Regardless of how his manager and other teammates felt about him, Heilmann thrived at home in Navin Field. His batting stats in the Detroit ballpark in the 1920s are astounding. In 1921, the season he pissed off Cobb by winning the batting title, Heilmann hit .421 with 122 hits in 74 home games. Both figures are the best for any Tigers’ batter at home in one season. In 1923, Heilmann  hit an even .400 with 100 hits at Navin Field, but that was just a warmup for his 1927 campaign. That year, while Babe Ruth was thundering across the headlines on his way to an unheard of 60 homers, Heilmann had an incredible season at the dish at The Corner, ultimately winning the batting title on the final day.

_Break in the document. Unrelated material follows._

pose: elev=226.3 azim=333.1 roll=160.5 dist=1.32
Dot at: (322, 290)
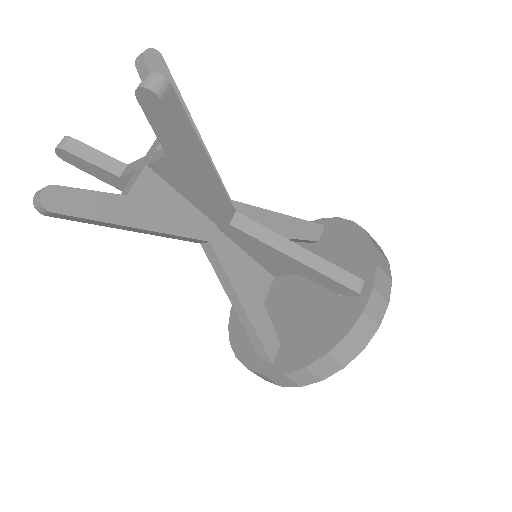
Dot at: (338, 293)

In ’27, “Ol Slug” hit .434 with 108 hits, and 70 RBI in 69 games in his home uniform (which featured a creepy Tiger head on the breast for the only time in franchise history). Heilmann smashed 26 doubles, seven triples, and 10 home runs at Navin Field that season, and he was probably happy that Cobb was not there to see it. The Georgia Peach had signed to play with Connie Mack’s White Elephant Gang in Philadelphia.

Overall from 1921 to 1927, when he won his batting titles in odd-numbered years, Heilmann hit .376 at Navin Field, which predictably made him a favorite of Detroit rooters. Reportedly, Heilmann liked to rub his famous elbows with his fans – he was noted for frequenting speakeasies during the prohibition era. Illegal alcohol flowed pretty freely in Detroit in the Jazz Age. And why not? Detroit had baseball’s top-scoring team, led by Harry Heilmann, “The Wizard of Navin Field.”